専門家(医療従事者や航空機のパイロットなど)が犯したエラーに対して組織(あるいは国)はどのように対応するべきなのか,というのが本書の主題です。安全性を向上させるためには,原題にある"Just Culture(公正な文化)"が目指すものであるとして,公正であるためには「説明責任に対する要求が満たされること」および「エラーの説明が学習と改善に寄与すること」の両者が必要である,と述べています。乱暴に要約すれば,説明しなさすぎでは社会の共感が得られないが,あまり過剰に説明を要求するとエラーから学ぶチャンスを逃すことになり改善に寄与しないということで,結局はどこでバランスをとるかということになるかと思います。

具体的な事例も数多く挙げられていて,専門領域で生じた事故に司法や国家権力が介入して個人の責任を追及し,その結果「公正な文化」の形成が阻害される事例というのはなにも日本だけに限ったことではなく,そのことが深刻な問題として捉えられているのもまた同様であることが本書を読むとよく分かります。医療に限らず,専門領域で起きた事故には,見方によって複数の「真実」が存在し,ときには互いに矛盾しますから,ある単一の説明が正しいと決めつけて白黒つける(司法手続きはまさにこれにあたります)ことは解決しないだろうという主張には同意します。

本書の内容を紹介するとあまりにもエントリが冗長になってしまうので(いったんは書いたのですがあまりに長すぎたので没にしました),印象に残ったフレーズをいくつか引用するにとどめておきます。

公正な文化は,絶対的なものでなく,妥協に関するものである。公正さを達成するということは,白黒つけるということではない。歩み寄って解決することを求める。公正な文化における裁定は押しつけるものではなく,取り引きされるものである。裁定を求めるこの取り引きは,すべての関係者が利益を得るには何が最善かを発見するプロセスである。

第2章 失敗をとがめるべきか許すべきか? p65

単一の正解がない以上,解決には歩み寄りが必要ということになるのでしょう。

ある業界における「普通」と「過失」の境目,あるいは「適切な技量水準」と「無謀な行為」との境目は,限りなくあいまいなのだ。この種の議論を終結させることは誰にもできないだろう。
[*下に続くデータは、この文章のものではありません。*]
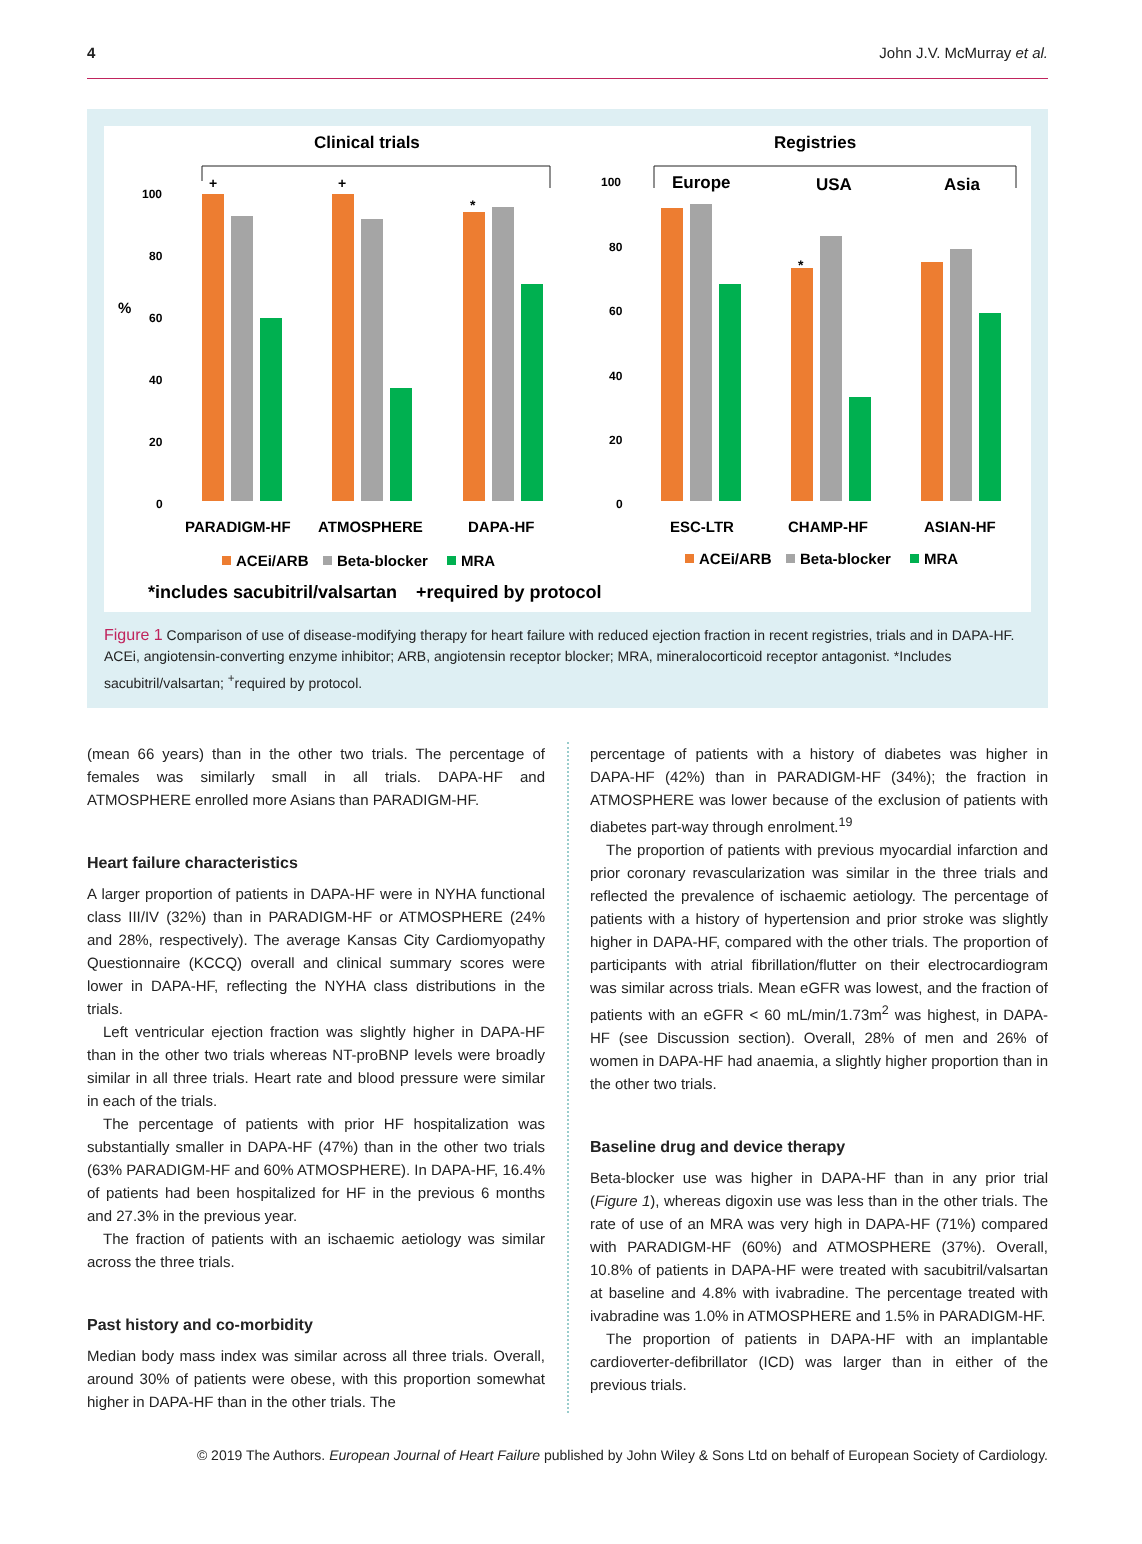4 John J.V. McMurray et al.
Clinical trials
Registries
%
100
80
60
40
20
0
100
80
60
40
20
0
+
+
*
*
Europe
USA
Asia
PARADIGM-HF
ATMOSPHERE
DAPA-HF
ESC-LTR
CHAMP-HF
ASIAN-HF
ACEi/ARB
Beta-blocker
MRA
ACEi/ARB
Beta-blocker
MRA
*includes sacubitril/valsartan
+required by protocol
Figure 1 Comparison of use of disease-modifying therapy for heart failure with reduced ejection fraction in recent registries, trials and in DAPA-HF. ACEi, angiotensin-converting enzyme inhibitor; ARB, angiotensin receptor blocker; MRA, mineralocorticoid receptor antagonist. *Includes sacubitril/valsartan; <sup>+</sup>required by protocol.
(mean 66 years) than in the other two trials. The percentage of females was similarly small in all trials. DAPA-HF and ATMOSPHERE enrolled more Asians than PARADIGM-HF.
Heart failure characteristics
A larger proportion of patients in DAPA-HF were in NYHA functional class III/IV (32%) than in PARADIGM-HF or ATMOSPHERE (24% and 28%, respectively). The average Kansas City Cardiomyopathy Questionnaire (KCCQ) overall and clinical summary scores were lower in DAPA-HF, reflecting the NYHA class distributions in the trials.
Left ventricular ejection fraction was slightly higher in DAPA-HF than in the other two trials whereas NT-proBNP levels were broadly similar in all three trials. Heart rate and blood pressure were similar in each of the trials.
The percentage of patients with prior HF hospitalization was substantially smaller in DAPA-HF (47%) than in the other two trials (63% PARADIGM-HF and 60% ATMOSPHERE). In DAPA-HF, 16.4% of patients had been hospitalized for HF in the previous 6 months and 27.3% in the previous year.
The fraction of patients with an ischaemic aetiology was similar across the three trials.
Past history and co-morbidity
Median body mass index was similar across all three trials. Overall, around 30% of patients were obese, with this proportion somewhat higher in DAPA-HF than in the other trials. The
percentage of patients with a history of diabetes was higher in DAPA-HF (42%) than in PARADIGM-HF (34%); the fraction in ATMOSPHERE was lower because of the exclusion of patients with diabetes part-way through enrolment.<sup>19</sup>
The proportion of patients with previous myocardial infarction and prior coronary revascularization was similar in the three trials and reflected the prevalence of ischaemic aetiology. The percentage of patients with a history of hypertension and prior stroke was slightly higher in DAPA-HF, compared with the other trials. The proportion of participants with atrial fibrillation/flutter on their electrocardiogram was similar across trials. Mean eGFR was lowest, and the fraction of patients with an eGFR < 60 mL/min/1.73m<sup>2</sup> was highest, in DAPA-HF (see Discussion section). Overall, 28% of men and 26% of women in DAPA-HF had anaemia, a slightly higher proportion than in the other two trials.
Baseline drug and device therapy
Beta-blocker use was higher in DAPA-HF than in any prior trial (Figure 1), whereas digoxin use was less than in the other trials. The rate of use of an MRA was very high in DAPA-HF (71%) compared with PARADIGM-HF (60%) and ATMOSPHERE (37%). Overall, 10.8% of patients in DAPA-HF were treated with sacubitril/valsartan at baseline and 4.8% with ivabradine. The percentage treated with ivabradine was 1.0% in ATMOSPHERE and 1.5% in PARADIGM-HF.
The proportion of patients in DAPA-HF with an implantable cardioverter-defibrillator (ICD) was larger than in either of the previous trials.
© 2019 The Authors. European Journal of Heart Failure published by John Wiley & Sons Ltd on behalf of European Society of Cardiology.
第7章 悪いことをしていないならおそれる必要はない? p153

故意による行為や悪質な過失なら司法の介入は当然,と言われますが,それでは誰がそこに線を引くのが妥当なのでしょうか。

事前審理は適切な門番としての機能を果たし得る。事件が検察官によって捜査される前に,様々な利害関係を評価・検討するからである。だが,その審理にはすべての利害関係者の声を十分に反映していることと,特定の関係者もしくは利益団体によるロビー活動から影響を受けないことが重要である。事前審理はヒューマンエラーの犯罪化に対する比較的新しい解決策なので,それがうまく機能するか否かを検証するための実例はまだ多くない。

第11章 公正な文化に対する三つの問い p215

理屈ではうまくいくようでも,現実には課題が山積しています。第三者機関をつくればそれでいいとはならないのは当然のことです。